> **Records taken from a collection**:
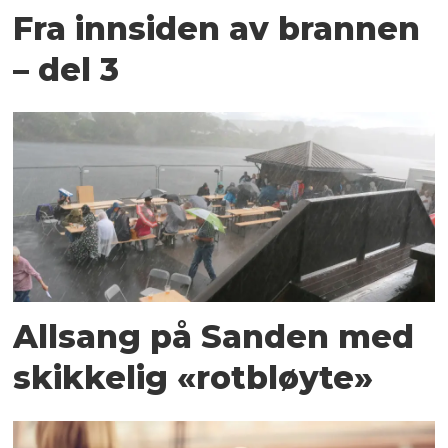
Fra innsiden av brannen
– del 3
Allsang på Sanden med
skikkelig «rotbløyte»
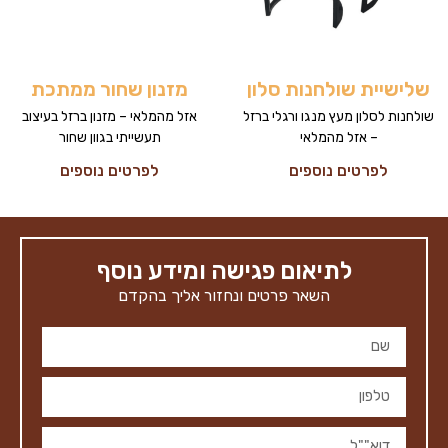
שלישיית שולחנות סלון
מזנון שחור ממתכת
שולחנות לסלון מעץ מנגו ורגלי ברזל
אזל מהמלאי – מזנון ברזל בעיצוב
– אזל מהמלאי
תעשייתי בגוון שחור
לפרטים נוספים
לפרטים נוספים
לתיאום פגישה ומידע נוסף
השאר פרטים ונחזור אליך בהקדם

> **EXERCISE DESCRIPTION**: Reproduce every line of text in the data above word for word, omitting the pictures.

> **YOUR SOLUTION**:
Fra innsiden av brannen
– del 3
Allsang på Sanden med
skikkelig «rotbløyte»
שלישיית שולחנות סלון
מזנון שחור ממתכת
שולחנות לסלון מעץ מנגו ורגלי ברזל
אזל מהמלאי – מזנון ברזל בעיצוב
– אזל מהמלאי
תעשייתי בגוון שחור
לפרטים נוספים
לפרטים נוספים
לתיאום פגישה ומידע נוסף
השאר פרטים ונחזור אליך בהקדם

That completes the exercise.